Hi there!
I’m new to Hail, and I was hoping you could help me the export of a MatrixTable annotation.
I believe I’m doing something relatively common, i.e. counting the number of variants of a certain category in each gene of each sample.
I’d like to export these counts in a flattened way that’s readable in R, but I can’t find a way to flatten the structure to something like:
sampleName gene nMissense nSynon
sampleName gene nMissense nSynon
s1 ABC 1 0
s1 BCE 0 2
s2 ABC 1 2
s2 BCE 0 1
Alternatively, I’d be happy to export a valid JSON file which I could read with rjson or jsonlite in R.
I’ve tried the following:
- aggregate and count each variant category separately, i.e. each annotation in a sample contain a key:value structure where the key is the gene
in this case, each annotation would have the same keys (i.e. same genes), which I don’t know how to combine - aggregate and count by gene under a single hl.struct, i.e. the key is the gene, and the values are variant_category:count
in this way I have everything I need
I’m giving an example of this second, to keep my post as simple as possible.
Annotation step:
annotations = mt.annotate_cols(
geneCounts = hl.agg.group_by(
mt.info.SYMBOL,
hl.struct(
nTotalSynonymousGene = hl.agg.count_where(
mt.info.Consequence.contains('synonymous_variant')
& mt.GT.is_non_ref()
& hl.is_defined(mt.GT)),
nTotalMissenseGene = hl.agg.count_where(
mt.info.Consequence.contains('missense_variant')
& mt.GT.is_non_ref()
& hl.is_defined(mt.GT)
)
)
)
)
I have then saved the MatrixTable cols() into a separate object, in order to handle a Table I can export in a TSV file (or JSON):
annotations.cols().select('geneCounts').flatten().export('path/test_by_gene.json(or tsv)')
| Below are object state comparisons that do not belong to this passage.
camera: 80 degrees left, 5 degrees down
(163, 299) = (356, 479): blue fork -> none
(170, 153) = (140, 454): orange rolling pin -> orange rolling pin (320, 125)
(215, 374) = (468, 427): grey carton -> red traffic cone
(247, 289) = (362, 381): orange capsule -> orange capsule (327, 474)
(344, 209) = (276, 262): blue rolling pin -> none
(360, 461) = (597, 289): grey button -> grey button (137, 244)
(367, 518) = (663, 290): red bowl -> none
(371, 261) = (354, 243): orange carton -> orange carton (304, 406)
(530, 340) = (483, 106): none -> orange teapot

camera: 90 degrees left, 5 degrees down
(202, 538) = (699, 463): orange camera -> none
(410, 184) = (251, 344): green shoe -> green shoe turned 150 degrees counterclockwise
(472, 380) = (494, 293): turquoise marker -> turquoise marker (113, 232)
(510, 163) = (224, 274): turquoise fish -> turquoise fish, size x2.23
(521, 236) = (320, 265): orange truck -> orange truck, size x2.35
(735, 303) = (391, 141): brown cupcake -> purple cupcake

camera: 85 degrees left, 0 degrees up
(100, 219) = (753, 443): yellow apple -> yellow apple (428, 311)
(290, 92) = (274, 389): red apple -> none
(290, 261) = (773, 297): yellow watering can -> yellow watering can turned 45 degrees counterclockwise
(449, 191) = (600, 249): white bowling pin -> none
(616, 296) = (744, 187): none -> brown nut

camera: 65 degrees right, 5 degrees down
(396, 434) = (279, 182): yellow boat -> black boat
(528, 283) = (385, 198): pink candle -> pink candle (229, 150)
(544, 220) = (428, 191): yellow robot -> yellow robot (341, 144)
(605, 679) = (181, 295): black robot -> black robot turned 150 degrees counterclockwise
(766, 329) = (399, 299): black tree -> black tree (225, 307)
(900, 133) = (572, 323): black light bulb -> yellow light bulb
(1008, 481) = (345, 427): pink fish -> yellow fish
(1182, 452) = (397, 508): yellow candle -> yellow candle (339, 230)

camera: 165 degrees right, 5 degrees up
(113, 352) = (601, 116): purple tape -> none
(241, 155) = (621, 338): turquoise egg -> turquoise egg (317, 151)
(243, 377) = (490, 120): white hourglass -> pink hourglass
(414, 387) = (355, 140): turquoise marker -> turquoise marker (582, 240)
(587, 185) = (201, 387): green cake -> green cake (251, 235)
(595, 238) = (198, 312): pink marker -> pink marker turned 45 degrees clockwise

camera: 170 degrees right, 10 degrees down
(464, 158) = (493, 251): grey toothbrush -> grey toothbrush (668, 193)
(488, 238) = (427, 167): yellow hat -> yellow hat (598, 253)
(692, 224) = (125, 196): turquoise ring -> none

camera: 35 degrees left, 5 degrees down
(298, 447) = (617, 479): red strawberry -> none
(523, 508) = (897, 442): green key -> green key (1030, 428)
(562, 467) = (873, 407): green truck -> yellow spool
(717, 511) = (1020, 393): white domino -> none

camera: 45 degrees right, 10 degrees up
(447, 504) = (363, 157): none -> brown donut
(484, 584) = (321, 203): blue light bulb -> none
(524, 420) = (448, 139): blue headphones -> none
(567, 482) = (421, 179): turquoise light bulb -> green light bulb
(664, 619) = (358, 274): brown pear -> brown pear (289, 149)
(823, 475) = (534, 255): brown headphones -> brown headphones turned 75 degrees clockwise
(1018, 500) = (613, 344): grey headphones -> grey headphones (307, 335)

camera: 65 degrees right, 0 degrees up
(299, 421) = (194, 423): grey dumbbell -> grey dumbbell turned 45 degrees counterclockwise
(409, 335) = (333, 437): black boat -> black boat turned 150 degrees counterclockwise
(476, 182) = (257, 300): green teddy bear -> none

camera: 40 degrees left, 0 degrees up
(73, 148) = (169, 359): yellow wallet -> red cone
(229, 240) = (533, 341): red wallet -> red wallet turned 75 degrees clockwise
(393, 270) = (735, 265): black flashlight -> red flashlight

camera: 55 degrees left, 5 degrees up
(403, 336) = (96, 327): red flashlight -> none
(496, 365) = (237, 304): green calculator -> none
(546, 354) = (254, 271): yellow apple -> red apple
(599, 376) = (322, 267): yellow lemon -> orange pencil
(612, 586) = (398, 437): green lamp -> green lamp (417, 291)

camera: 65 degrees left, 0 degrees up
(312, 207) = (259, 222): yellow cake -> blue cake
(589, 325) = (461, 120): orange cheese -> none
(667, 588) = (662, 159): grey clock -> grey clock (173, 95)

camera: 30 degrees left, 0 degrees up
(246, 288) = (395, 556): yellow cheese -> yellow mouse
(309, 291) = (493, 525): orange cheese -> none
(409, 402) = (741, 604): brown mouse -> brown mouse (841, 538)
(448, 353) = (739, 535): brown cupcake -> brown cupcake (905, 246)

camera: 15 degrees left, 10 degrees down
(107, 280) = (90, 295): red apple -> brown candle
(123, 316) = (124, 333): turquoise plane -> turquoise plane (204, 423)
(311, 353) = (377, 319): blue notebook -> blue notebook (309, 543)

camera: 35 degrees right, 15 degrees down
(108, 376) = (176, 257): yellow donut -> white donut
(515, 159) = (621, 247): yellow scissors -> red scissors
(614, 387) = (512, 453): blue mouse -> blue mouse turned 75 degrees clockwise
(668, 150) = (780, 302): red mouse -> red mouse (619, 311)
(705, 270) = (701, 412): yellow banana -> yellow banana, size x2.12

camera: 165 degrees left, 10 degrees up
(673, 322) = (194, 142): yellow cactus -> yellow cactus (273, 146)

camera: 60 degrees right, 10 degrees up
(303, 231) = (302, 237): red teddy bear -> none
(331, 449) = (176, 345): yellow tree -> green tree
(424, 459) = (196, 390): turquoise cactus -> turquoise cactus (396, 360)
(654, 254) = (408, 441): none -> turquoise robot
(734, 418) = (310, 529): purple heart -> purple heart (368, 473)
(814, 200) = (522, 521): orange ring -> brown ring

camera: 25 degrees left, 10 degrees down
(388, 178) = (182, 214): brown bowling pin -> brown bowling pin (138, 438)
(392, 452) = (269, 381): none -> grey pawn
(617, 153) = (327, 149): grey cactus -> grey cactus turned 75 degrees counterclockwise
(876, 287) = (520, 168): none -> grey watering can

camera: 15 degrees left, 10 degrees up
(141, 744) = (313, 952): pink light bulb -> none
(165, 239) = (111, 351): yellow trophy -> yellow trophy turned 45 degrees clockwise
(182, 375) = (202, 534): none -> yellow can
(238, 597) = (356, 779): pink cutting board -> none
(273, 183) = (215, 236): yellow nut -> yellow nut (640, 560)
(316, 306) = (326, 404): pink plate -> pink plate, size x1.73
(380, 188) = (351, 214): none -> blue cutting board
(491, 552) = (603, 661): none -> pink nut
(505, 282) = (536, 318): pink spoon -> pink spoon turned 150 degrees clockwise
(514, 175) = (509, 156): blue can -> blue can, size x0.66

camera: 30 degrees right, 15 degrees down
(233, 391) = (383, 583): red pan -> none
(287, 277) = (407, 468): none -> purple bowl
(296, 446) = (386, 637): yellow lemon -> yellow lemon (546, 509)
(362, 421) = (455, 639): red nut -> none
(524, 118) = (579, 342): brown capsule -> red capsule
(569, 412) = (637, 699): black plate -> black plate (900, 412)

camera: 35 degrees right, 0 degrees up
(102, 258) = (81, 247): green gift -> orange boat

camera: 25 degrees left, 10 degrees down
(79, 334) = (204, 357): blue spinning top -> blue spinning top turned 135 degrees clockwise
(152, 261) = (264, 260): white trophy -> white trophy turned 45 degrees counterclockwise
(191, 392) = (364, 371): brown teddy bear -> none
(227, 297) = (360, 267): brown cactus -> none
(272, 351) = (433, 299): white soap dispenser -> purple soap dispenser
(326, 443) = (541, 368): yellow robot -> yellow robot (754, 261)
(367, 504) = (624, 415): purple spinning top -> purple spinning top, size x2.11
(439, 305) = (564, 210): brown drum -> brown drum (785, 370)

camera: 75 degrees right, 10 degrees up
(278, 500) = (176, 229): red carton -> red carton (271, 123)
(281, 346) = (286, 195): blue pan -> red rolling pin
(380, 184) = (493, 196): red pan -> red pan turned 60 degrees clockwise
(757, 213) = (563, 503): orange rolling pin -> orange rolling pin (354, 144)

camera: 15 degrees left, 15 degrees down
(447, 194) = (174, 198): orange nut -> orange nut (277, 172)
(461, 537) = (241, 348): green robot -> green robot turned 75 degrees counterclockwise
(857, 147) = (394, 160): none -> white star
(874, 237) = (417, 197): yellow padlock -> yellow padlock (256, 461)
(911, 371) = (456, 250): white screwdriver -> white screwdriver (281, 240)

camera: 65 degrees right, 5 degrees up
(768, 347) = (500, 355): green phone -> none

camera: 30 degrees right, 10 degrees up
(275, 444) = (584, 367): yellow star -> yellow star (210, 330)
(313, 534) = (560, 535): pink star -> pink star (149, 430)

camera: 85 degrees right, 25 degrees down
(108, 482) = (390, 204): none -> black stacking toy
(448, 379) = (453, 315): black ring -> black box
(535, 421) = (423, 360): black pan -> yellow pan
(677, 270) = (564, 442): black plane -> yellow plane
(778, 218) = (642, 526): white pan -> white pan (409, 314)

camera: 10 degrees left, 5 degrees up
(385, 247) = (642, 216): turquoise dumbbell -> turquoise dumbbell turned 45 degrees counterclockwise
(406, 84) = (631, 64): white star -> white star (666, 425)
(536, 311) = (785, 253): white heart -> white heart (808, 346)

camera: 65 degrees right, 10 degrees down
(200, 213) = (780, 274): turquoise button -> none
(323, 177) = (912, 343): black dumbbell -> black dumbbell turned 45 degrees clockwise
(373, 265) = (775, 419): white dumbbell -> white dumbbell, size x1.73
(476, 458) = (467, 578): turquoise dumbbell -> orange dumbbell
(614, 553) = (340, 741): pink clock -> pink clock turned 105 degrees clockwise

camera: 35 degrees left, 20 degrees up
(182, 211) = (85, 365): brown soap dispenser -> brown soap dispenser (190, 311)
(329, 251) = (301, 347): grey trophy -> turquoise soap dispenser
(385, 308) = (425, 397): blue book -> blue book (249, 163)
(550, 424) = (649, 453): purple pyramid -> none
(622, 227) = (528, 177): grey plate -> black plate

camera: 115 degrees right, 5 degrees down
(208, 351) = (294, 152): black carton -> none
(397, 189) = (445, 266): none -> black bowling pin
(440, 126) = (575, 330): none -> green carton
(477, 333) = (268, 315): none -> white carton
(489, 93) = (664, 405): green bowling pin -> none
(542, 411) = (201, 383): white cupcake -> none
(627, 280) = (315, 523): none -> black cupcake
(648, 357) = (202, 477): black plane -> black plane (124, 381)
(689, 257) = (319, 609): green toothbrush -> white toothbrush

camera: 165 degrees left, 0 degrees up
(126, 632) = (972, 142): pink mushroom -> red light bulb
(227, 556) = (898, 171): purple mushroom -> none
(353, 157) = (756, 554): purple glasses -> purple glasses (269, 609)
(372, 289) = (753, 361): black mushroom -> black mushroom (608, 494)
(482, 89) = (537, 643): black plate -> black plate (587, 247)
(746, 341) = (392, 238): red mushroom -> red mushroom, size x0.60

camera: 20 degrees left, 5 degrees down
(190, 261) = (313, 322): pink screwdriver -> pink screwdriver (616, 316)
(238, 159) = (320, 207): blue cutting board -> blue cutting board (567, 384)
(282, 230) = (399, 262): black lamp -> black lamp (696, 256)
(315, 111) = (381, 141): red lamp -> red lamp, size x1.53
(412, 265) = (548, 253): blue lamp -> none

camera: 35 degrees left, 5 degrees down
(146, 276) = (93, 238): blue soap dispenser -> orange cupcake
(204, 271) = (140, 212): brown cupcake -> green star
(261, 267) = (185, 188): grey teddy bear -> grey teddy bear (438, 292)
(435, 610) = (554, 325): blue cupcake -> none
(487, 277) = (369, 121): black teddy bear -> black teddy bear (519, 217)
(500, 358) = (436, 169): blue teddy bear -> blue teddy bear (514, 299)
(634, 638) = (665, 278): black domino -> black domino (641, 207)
The Table has this structure:
s geneCounts
sample1 [{"key":["RRN3P1"],"value":{"nTotalSynonymousGene":0,"nTotalMissenseGene":0}}...]
sample2 [{"key":["RRN3P1"],"value":{"nTotalSynonymousGene":0,"nTotalMissenseGene":0}}...]
sample3 [{"key":["RRN3P1"],"value":{"nTotalSynonymousGene":0,"nTotalMissenseGene":0}}...]
But when I try to flatten, nothing happens and a JSON-like file is exported.
I haven’t succeeded exporting a TSV file.
If I read the produced JSON-like file into R, with jsonlite I get an error referring to the formatting indicating trailing garbage, while rjson indicates there’s unquoted strings.